# TASKS TO CARRY OUT
A. Reproduce verbatim the portion of the passage on used-oil rerefining below that begins with the words containing "The 2 percent" and ends with "valuable oil product.".
B. Using the passage on used-oil rerefining below, answer these questions:
(i) At which company and city was the first modern rerefinery in the United States built?
(ii) What share of a barrel of crude is extracted to make lube oils?
(iii) How many gallons of the recovered oil are rerefined each year?

— START EXTRACT PROVIDED —

It has been almost 20 years since the construction and startup of the first modern rerefinery in the United States, at Evergreen Oil in Newark, Calif. Numerous developments have taken place since then to make the processes at Evergreen viable, the authors explain, and able to produce consistently high-quality base oil from used oil collected in California. With todays economics, they argue, this technology merits a closer look.

The 2 percent to 4 percent of a barrel of crude that is extracted to make lube oils is the most valuable constituent of crude oils. Yet after its use in engines and for other purposes, it is largely relegated for use as a fuel oil or, worse yet, disposed of improperly in landfills or dumped in sewers or on the ground. Over 75 percent of this used oil contains valuable lube oil constituents which are recoverable. Rerefining is one technique for full regeneration and recovery of this valuable oil product.

It is estimated that 2.4 billion gallons per year of lube oil are consumed yearly in the United States. Of this, 1.7 billion gallons wind up in engine oil and hydraulic fluids for the transportation industry. About 1 billion gallons of this are recovered, of which 860 million gallons are burned and 140 million gallons are rerefined. About 400 million gallons are improperly disposed in landfills, sewers, etc.

— END EXTRACT PROVIDED —
— START DATASET EXTRACT —

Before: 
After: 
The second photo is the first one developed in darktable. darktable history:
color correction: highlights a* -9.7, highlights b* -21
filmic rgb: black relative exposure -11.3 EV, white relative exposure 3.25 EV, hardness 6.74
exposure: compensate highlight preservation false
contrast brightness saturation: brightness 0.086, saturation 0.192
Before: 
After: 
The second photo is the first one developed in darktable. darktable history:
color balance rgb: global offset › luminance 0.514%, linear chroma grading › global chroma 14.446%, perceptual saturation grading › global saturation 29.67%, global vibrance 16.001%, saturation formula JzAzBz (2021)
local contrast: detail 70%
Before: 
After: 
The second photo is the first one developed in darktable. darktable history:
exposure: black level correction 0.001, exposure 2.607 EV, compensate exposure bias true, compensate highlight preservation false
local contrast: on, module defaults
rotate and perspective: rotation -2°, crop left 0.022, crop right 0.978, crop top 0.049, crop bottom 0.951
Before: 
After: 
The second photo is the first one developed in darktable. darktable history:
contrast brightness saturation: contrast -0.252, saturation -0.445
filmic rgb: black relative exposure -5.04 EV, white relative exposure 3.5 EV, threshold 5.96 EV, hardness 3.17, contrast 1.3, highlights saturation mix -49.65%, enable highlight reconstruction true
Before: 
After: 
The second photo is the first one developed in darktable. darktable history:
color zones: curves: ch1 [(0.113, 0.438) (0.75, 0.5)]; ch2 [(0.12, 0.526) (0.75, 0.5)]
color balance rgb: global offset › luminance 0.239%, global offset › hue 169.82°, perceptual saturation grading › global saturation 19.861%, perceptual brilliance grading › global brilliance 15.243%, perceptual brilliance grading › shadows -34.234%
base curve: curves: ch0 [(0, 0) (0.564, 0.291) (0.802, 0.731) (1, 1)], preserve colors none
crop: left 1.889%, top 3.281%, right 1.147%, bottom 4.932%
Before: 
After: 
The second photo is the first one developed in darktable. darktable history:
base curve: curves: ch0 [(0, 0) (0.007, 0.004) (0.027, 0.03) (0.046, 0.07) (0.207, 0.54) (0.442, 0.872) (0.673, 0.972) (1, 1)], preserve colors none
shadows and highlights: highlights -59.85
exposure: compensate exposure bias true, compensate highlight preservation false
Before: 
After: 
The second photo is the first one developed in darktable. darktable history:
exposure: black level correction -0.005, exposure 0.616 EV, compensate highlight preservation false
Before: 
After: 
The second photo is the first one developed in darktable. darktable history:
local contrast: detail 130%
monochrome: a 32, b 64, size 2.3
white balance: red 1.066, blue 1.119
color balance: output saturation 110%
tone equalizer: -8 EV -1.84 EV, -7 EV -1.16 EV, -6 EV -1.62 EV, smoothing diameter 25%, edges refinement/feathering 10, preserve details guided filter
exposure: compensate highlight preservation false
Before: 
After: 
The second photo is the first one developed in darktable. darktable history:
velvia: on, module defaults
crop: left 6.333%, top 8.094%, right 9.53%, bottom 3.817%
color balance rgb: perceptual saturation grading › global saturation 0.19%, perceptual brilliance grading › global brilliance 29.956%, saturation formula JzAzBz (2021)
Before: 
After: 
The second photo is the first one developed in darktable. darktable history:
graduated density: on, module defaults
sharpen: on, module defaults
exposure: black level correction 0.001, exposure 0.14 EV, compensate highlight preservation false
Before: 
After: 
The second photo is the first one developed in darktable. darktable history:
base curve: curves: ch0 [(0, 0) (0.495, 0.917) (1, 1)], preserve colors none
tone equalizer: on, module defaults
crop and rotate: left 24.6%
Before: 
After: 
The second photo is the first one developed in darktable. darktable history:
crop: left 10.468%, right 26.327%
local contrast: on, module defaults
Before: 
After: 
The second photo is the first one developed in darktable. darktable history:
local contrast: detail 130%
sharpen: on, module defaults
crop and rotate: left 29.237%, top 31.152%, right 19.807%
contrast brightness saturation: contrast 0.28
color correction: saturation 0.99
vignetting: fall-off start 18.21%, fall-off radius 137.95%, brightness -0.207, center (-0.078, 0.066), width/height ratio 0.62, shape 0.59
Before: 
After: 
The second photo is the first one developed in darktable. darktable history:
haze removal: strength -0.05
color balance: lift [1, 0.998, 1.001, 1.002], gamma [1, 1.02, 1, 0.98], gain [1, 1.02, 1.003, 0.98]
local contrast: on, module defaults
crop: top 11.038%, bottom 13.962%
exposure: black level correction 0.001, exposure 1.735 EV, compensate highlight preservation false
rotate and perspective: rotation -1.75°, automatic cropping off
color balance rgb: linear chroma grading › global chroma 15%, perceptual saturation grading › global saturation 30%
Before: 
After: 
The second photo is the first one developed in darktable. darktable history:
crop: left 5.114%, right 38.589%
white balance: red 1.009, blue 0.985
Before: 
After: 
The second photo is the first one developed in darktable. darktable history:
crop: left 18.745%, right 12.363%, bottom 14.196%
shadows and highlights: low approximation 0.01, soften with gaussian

— END DATASET EXTRACT —

# FULL ANSWERS
A.
The 2 percent to 4 percent of a barrel of crude that is extracted to make lube oils is the most valuable constituent of crude oils. Yet after its use in engines and for other purposes, it is largely relegated for use as a fuel oil or, worse yet, disposed of improperly in landfills or dumped in sewers or on the ground. Over 75 percent of this used oil contains valuable lube oil constituents which are recoverable. Rerefining is one technique for full regeneration and recovery of this valuable oil product.

B.
(i) Evergreen Oil in Newark, Calif.
(ii) 2 percent to 4 percent
(iii) 140 million gallons